### Ausgewählter Textauszug
Es ist eine der erschütterndsten Szenen dieses beachtlichen Romans von Nicola Karlsson. Eindringlich und schonungslos erzählt die 1974 geborene Autorin drei parallele Geschichten aus dem Leben dreier Menschen, die in einem Hochhaus in Berlin-Wedding wohnen. Das einstige Arbeiterviertel hat sich durch die Mietentwicklungen in der Hauptstadt verändert, manche sprechen von Gentrifizierung, andere sagen schon seit Jahren: "Der Wedding kommt" - aber so richtig kommt er dann doch nicht.
So ist es auch in Karlssons Buch. Das Hochhaus ist geprägt durch eine Lebenswirklichkeit, die man heute als "Brennpunkt" bezeichnen würde. Verkörpert wird sie durch Agnes, inzwischen fünfzehn Jahre alt, die sich durchs Leben beißt und es so schwer hat, dass man es kaum aushalten kann, und ihren Vater Wolf, der sich fast zu Tode säuft und seine Tochter schlägt. Hannah dagegen ist anders. Sie trägt teure Kleider, ist jung, gebildet, hübsch und landet, ohne dass man es so recht versteht, im prekären Wedding.
Zwei Welten in einem Haus, deren Bewohner am Ende mehr teilen, als sie selbst vermuten würden. Es ist nicht nur Wolf, der zu einem Unbeteiligten in seinem eigenen Leben geworden ist, wie er einmal sagt, oder Agnes, die vor lauter Verzweiflung aggressiv um sich schlägt. Auch Hannah kämpft, scheitert, stürzt ab. Sie sieht sich nicht, wie die Außenwelt sie wahrnimmt, findet sich hässlich, vergräbt sich in ihrer Wohnung, erträgt sich nicht. Sie geht am Leben zugrunde.
Es sind Geschichten, die unter die Haut gehen. Nie verfällt Karlsson in Klischees, obwohl sie auf bekannte Themen wie Alkoholismus und sozialen Abstieg zurückgreift. Sie erzählt die alten Geschichten neu, ergreifend, brutal, tieftraurig und besonders verstörend, wenn es um das innere Leben von Hannah geht.
Ihr Buch lebt von den Figuren - nicht so sehr vom Stil. Karlsson schreibt in sehr kurzen Sätzen, fast unverbunden aneinandergereiht, ohne Melodie, ohne Tiefe. Man liest darüber hinweg, weil die Geschichten zu aufwühlend sind, um das Buch aus der Hand zu legen. Unterbrochen wird dieser Sog, wenn die Autorin statt Sätzen nur noch Wörter schreibt, unvollständig, assoziativ, emotional, als könnte sie dadurch das Tempo erhöhen und eine größere Nähe zu den Protagonisten erzeugen, so getrieben und atemlos, dass keine Zeit mehr bleibt, ihre Gedanken zu Ende zu formulieren. Das allerdings misslingt. Die Zuspitzung dieses ohnehin schon wenig fließenden Schreibstils hätte gar nicht notgetan, um die prekäre Situation der Figuren zu veranschaulichen.

### Quelldaten
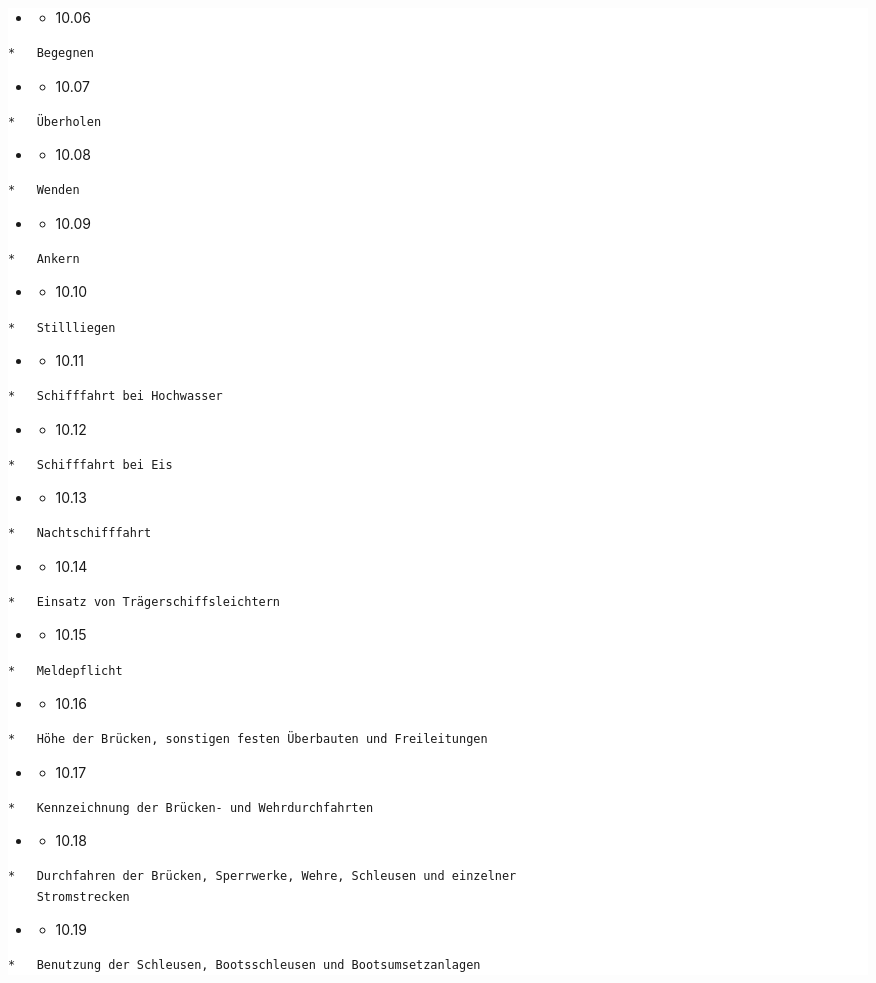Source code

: 
*    *   10.06

    *   Begegnen


*    *   10.07

    *   Überholen


*    *   10.08

    *   Wenden


*    *   10.09

    *   Ankern


*    *   10.10

    *   Stillliegen


*    *   10.11

    *   Schifffahrt bei Hochwasser


*    *   10.12

    *   Schifffahrt bei Eis


*    *   10.13

    *   Nachtschifffahrt


*    *   10.14

    *   Einsatz von Trägerschiffsleichtern


*    *   10.15

    *   Meldepflicht


*    *   10.16

    *   Höhe der Brücken, sonstigen festen Überbauten und Freileitungen


*    *   10.17

    *   Kennzeichnung der Brücken- und Wehrdurchfahrten


*    *   10.18

    *   Durchfahren der Brücken, Sperrwerke, Wehre, Schleusen und einzelner
        Stromstrecken


*    *   10.19

    *   Benutzung der Schleusen, Bootsschleusen und Bootsumsetzanlagen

### Ziel der Aufgabe
Beantworte mit Hilfe der Buchbesprechung zu Nicola Karlssons Roman diese Fragen:
(a) In welchem Berliner Stadtteil steht das Hochhaus, in dem die drei Figuren wohnen?
(b) Wie alt ist Agnes inzwischen?
(c) Auf welche zwei bekannten Themen greift Karlsson laut der Buchbesprechung zurück?

### Deine Antwort
(a) In Berlin-Wedding.
(b) Fünfzehn Jahre.
(c) Auf Alkoholismus und sozialen Abstieg.